I also enjoy singing. I've been teaching myself for almost a year now.

_As for writing_ I hope to expand what I can do with it. That's the reason I came here: to improve. Hopefully I can have fun doing it as well. I should have some work of mine posted soon, most of which is poetry.

P.S. Radiohead is extremely overrated.


----------



## Gilles (Apr 20, 2008)

Is that top 50 or what? And you're forgetting some?  I probably just find that weird since the number of bands that I have more than five songs of aren't even in the double digits.

Anyways, welcome to the forums, Absentia.


----------



## Absentia (Apr 20, 2008)

Gilles said:


> Is that top 50 or what? And you're forgetting some?  I probably just find that weird since the number of bands that I have more than five songs of aren't even in the double digits.
> 
> Anyways, welcome to the forums, Absentia.
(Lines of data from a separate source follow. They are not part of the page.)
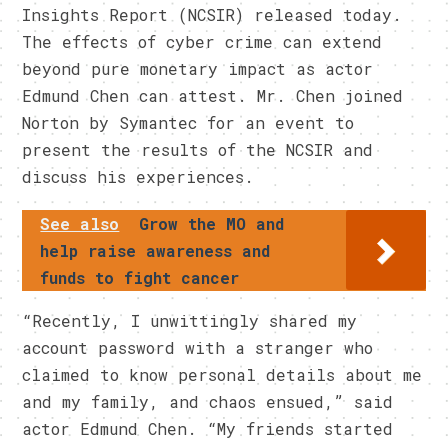
Insights Report (NCSIR) released today.
The effects of cyber crime can extend
beyond pure monetary impact as actor
Edmund Chen can attest. Mr. Chen joined
Norton by Symantec for an event to
present the results of the NCSIR and
discuss his experiences.
See also
Grow the MO and
help raise awareness and
funds to fight cancer
“Recently, I unwittingly shared my
account password with a stranger who
claimed to know personal details about me
and my family, and chaos ensued,” said
actor Edmund Chen. “My friends started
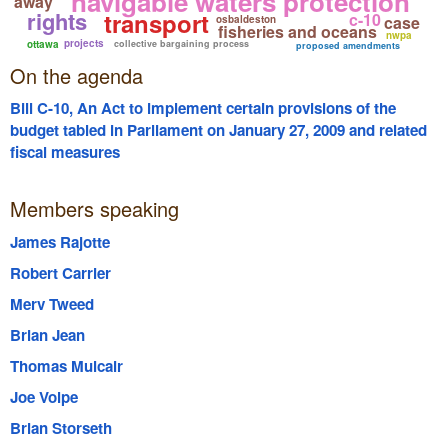
navigable waters protection
away
rights
transport
c-10
case
osbaldeston
fisheries and oceans
nwpa
projects
ottawa
collective bargaining process
proposed amendments
On the agenda
Bill C-10, An Act to implement certain provisions of the
budget tabled in Parliament on January 27, 2009 and related
fiscal measures
Members speaking
James Rajotte
Robert Carrier
Merv Tweed
Brian Jean
Thomas Mulcair
Joe Volpe
Brian Storseth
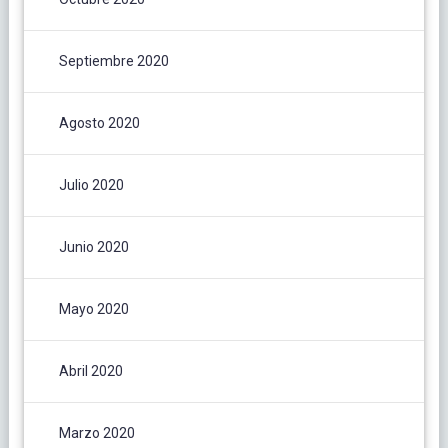
Septiembre 2020
Agosto 2020
Julio 2020
Junio 2020
Mayo 2020
Abril 2020
Marzo 2020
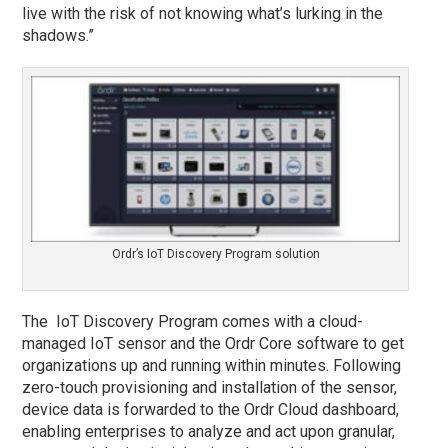
live with the risk of not knowing what’s lurking in the
shadows.”
Ordr’s IoT Discovery Program solution
The IoT Discovery Program comes with a cloud-
managed IoT sensor and the Ordr Core software to get
organizations up and running within minutes. Following
zero-touch provisioning and installation of the sensor,
device data is forwarded to the Ordr Cloud dashboard,
enabling enterprises to analyze and act upon granular,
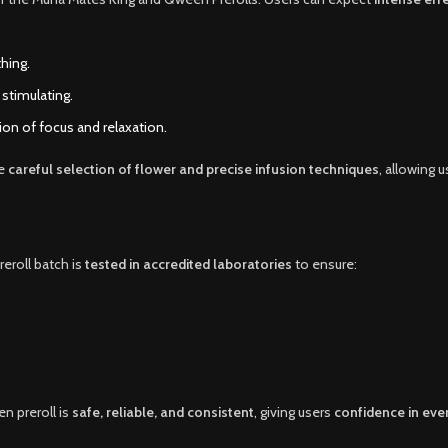
hing.
 stimulating.
on of focus and relaxation.
he
careful selection of flower and precise infusion techniques
, allowing 
reroll batch is
tested in accredited laboratories
to ensure:
n preroll is
safe, reliable, and consistent
, giving users
confidence in eve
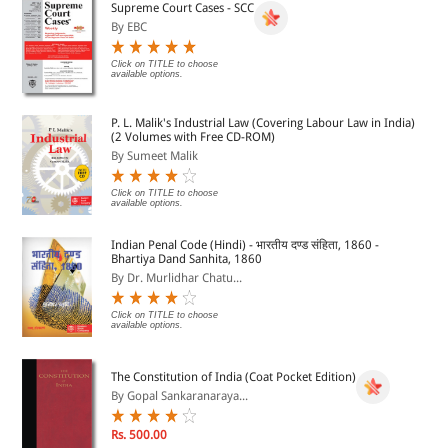
Supreme Court Cases - SCC
By EBC
Click on TITLE to choose
available options.
P. L. Malik's Industrial Law (Covering Labour Law in India)
(2 Volumes with Free CD-ROM)
By Sumeet Malik
Click on TITLE to choose
available options.
Indian Penal Code (Hindi) - भारतीय दण्ड संहिता, 1860 -
Bhartiya Dand Sanhita, 1860
By Dr. Murlidhar Chatu...
Click on TITLE to choose
available options.
The Constitution of India (Coat Pocket Edition)
By Gopal Sankaranaraya...
Rs. 500.00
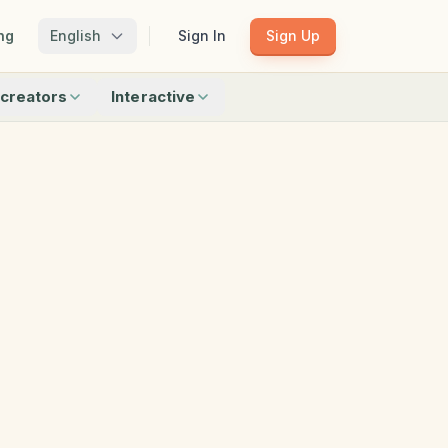
ng
English
Sign In
Sign Up
creators
Interactive
Matching
Shadow Match
Pattern Train
ku
Bingo
Find Objects
Odd One Out
 creators
Browse all interactive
Haha. Those are only my _favorite_ bands. There are many, many more I enjoy listening to. And thank you for the welcome.


----------



## Noirllyn (Apr 20, 2008)

Welcome to the forum.
I hope that you achieve here what you seek.
And I look forward to seeing you around the threads.


----------



## Absentia (Apr 20, 2008)

Thanks. I appreciate the welcome.


----------



## Tiamat (Apr 20, 2008)

Wow, we have two favourite bands in common, at least:  Dream Theater and the Beatles.  I used to like Iced Earth before Barlow quit and Tim Owens replaced him.  Very tragic.
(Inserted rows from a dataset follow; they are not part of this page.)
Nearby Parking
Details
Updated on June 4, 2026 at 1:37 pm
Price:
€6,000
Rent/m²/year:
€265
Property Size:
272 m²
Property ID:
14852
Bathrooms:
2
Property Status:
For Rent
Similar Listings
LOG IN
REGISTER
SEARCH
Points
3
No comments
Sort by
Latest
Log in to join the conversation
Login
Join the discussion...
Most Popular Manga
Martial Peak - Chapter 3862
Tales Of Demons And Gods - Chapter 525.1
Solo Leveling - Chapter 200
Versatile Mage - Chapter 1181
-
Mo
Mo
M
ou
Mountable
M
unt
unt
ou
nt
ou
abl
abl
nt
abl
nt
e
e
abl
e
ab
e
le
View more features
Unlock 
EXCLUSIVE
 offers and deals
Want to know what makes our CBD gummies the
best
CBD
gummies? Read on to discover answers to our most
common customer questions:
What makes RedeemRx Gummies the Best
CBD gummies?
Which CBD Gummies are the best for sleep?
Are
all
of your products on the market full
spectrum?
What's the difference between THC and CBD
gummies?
But, in any event, welcome to the boards.  And check out Therion and In Flames if you haven't.


----------



## Shinn (Apr 20, 2008)

Hi there and welcome


----------



## Nickie (Apr 21, 2008)

Hello to you, Absentia, and welcome to the forum!


Nickie


----------



## Absentia (Apr 21, 2008)

Tiamat10 said:


> Wow, we have two favourite bands in common, at least:  Dream Theater and the Beatles.  I used to like Iced Earth before Barlow quit and Tim Owens replaced him.  Very tragic.
> 
> But, in any event, welcome to the boards.  And check out Therion and In Flames if you haven't.



I have good news for you then: Matt Barlow is back with Iced Earth. Check the official site; he's doing vocals for "Something Wicked, Part II"


----------



## rumpole40k (Apr 22, 2008)

Hi and welcome to the forums.


----------



## Wilem (Apr 22, 2008)

Welcome! Now gogo have some fun.


----------